- [REQUIRED TASK 1]
In the excerpt on simple random sampling, what condition must every allowable allocation meet?

- [EXCERPT PROVIDED]
=======
Simple random sampling: Suppose we want to allocate a population of $n$ objects into $m$ groups of sizes $n_1,...,n_m$. (Since all objects will be allocated to exactly one group we have $\sum n_i = n$.) For each object with index $i$ we let $S_i = 1,...,m$ denote the group that object is allocated to and we let $\boldsymbol{S}=(S_1,...,S_m)$. The allowable allocations leading to the required group sizes $\mathbf{n}$ are:

$$\mathscr{S}(\mathbf{n}) \equiv \Bigg\{ \boldsymbol{s} \in \{ 1,...,m \}^n \Bigg| \sum_{i=1}^n \mathbb{I}(s_i = s) = n_s \text{ for all } s=1,...,m \Bigg\}.$$

Under simple random sampling we require that every allowable allocation is equally likely:

$$\mathbb{P}(\boldsymbol{S}=\boldsymbol{s}) = 1 \Big/ {n \choose \mathbf{n}} \quad \quad \quad \text{for all }\boldsymbol{s} \in \mathscr{S}(\mathbf{n}) .$$

Any sampling procedure that obeys this probability condition constitutes a valid method for simple random sampling. One consequence of this condition is that:

$$\mathbb{P}(S_i=s) = \frac{n_s}{n} \quad \quad \quad \text{for all } s = 1,...,m.$$

Note that the above mathematical requirement only gives us a defined requirement for this type of sampling - it does not give us an algorithm by which to accomplish this. Simple random sampling can be accomplished in various ways, and is often implemented using iterative methods, such as allocating objects using the one-at-a-time method below.
=======
- [REQUIRED TASK 2]
Copy the lines of the geolocation listing verbatim, starting at the line that contains "country: DE" and ending at the line that contains "city: Galatista", both lines included.

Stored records
=======
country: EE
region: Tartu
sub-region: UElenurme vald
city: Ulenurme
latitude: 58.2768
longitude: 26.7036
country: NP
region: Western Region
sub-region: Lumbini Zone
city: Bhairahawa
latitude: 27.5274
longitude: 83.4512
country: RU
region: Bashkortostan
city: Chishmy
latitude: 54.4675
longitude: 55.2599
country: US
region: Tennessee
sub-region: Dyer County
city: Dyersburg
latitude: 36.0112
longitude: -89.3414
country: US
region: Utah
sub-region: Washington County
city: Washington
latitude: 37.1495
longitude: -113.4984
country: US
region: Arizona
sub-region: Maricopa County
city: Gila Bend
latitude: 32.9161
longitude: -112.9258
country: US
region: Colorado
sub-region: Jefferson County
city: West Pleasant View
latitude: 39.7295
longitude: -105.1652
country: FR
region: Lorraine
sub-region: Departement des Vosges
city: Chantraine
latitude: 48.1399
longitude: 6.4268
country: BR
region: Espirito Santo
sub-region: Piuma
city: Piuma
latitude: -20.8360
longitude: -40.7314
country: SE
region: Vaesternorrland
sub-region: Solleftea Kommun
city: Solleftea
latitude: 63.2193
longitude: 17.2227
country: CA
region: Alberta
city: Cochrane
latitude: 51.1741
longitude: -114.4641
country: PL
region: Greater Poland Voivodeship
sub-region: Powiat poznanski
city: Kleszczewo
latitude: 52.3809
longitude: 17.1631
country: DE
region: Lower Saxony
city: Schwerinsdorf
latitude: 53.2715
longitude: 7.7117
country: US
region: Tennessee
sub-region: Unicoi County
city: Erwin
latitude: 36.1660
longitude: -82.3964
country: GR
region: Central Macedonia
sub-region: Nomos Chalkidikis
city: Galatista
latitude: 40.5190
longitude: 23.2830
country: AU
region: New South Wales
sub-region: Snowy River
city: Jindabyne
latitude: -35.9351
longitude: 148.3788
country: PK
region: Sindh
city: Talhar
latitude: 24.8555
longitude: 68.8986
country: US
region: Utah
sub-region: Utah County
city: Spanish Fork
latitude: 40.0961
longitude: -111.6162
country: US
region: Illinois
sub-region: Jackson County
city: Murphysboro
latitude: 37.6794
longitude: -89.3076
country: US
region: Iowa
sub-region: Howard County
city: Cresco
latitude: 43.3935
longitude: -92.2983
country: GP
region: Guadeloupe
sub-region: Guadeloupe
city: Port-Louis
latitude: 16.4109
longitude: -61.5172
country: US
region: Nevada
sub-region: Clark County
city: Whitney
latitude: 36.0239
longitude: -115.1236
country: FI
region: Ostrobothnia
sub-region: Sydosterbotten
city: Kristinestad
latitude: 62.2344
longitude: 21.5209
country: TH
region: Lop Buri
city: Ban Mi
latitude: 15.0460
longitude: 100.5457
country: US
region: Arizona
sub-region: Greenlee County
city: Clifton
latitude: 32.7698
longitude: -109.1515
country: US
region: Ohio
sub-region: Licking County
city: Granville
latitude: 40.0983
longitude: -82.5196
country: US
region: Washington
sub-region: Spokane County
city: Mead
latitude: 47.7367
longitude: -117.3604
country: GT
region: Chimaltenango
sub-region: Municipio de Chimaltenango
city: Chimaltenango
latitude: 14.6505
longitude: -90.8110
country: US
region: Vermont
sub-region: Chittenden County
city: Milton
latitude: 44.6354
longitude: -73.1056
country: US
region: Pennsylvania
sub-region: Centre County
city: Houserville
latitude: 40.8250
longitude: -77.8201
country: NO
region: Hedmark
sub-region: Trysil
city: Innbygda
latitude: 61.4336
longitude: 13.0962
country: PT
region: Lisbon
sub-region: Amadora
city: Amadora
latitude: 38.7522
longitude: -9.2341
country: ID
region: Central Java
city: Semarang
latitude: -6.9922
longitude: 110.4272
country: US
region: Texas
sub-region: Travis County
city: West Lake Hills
=======
- [OUTPUT 1]
Every allowable allocation must be equally likely.

- [OUTPUT 2]
country: DE
region: Lower Saxony
city: Schwerinsdorf
latitude: 53.2715
longitude: 7.7117
country: US
region: Tennessee
sub-region: Unicoi County
city: Erwin
latitude: 36.1660
longitude: -82.3964
country: GR
region: Central Macedonia
sub-region: Nomos Chalkidikis
city: Galatista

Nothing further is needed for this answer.